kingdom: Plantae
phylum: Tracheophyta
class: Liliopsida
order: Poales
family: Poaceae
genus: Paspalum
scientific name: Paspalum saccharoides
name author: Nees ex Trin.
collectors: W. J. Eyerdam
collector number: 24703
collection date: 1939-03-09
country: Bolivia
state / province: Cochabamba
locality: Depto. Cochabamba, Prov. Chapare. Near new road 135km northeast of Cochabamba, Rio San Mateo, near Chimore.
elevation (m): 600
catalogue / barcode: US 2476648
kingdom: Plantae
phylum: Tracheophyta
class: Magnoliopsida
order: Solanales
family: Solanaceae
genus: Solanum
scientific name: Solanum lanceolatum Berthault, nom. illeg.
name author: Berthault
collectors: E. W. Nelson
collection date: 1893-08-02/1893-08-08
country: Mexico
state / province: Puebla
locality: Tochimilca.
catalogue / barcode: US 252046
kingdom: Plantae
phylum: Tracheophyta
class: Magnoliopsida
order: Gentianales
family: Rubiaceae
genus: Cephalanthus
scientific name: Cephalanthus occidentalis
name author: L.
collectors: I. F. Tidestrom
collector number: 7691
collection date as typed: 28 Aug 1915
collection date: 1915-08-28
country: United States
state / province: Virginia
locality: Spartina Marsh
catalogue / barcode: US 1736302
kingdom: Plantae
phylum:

-=-=-=-=-

**OBJECTIVE:**
Recast every line of the items above as a JSON list of strings, with one string for each line and blank lines left out.

**OUTPUT BELOW:**
[
  "kingdom: Plantae",
  "phylum: Tracheophyta",
  "class: Liliopsida",
  "order: Poales",
  "family: Poaceae",
  "genus: Paspalum",
  "scientific name: Paspalum saccharoides",
  "name author: Nees ex Trin.",
  "collectors: W. J. Eyerdam",
  "collector number: 24703",
  "collection date: 1939-03-09",
  "country: Bolivia",
  "state / province: Cochabamba",
  "locality: Depto. Cochabamba, Prov. Chapare. Near new road 135km northeast of Cochabamba, Rio San Mateo, near Chimore.",
  "elevation (m): 600",
  "catalogue / barcode: US 2476648",
  "kingdom: Plantae",
  "phylum: Tracheophyta",
  "class: Magnoliopsida",
  "order: Solanales",
  "family: Solanaceae",
  "genus: Solanum",
  "scientific name: Solanum lanceolatum Berthault, nom. illeg.",
  "name author: Berthault",
  "collectors: E. W. Nelson",
  "collection date: 1893-08-02/1893-08-08",
  "country: Mexico",
  "state / province: Puebla",
  "locality: Tochimilca.",
  "catalogue / barcode: US 252046",
  "kingdom: Plantae",
  "phylum: Tracheophyta",
  "class: Magnoliopsida",
  "order: Gentianales",
  "family: Rubiaceae",
  "genus: Cephalanthus",
  "scientific name: Cephalanthus occidentalis",
  "name author: L.",
  "collectors: I. F. Tidestrom",
  "collector number: 7691",
  "collection date as typed: 28 Aug 1915",
  "collection date: 1915-08-28",
  "country: United States",
  "state / province: Virginia",
  "locality: Spartina Marsh",
  "catalogue / barcode: US 1736302",
  "kingdom: Plantae",
  "phylum:"
]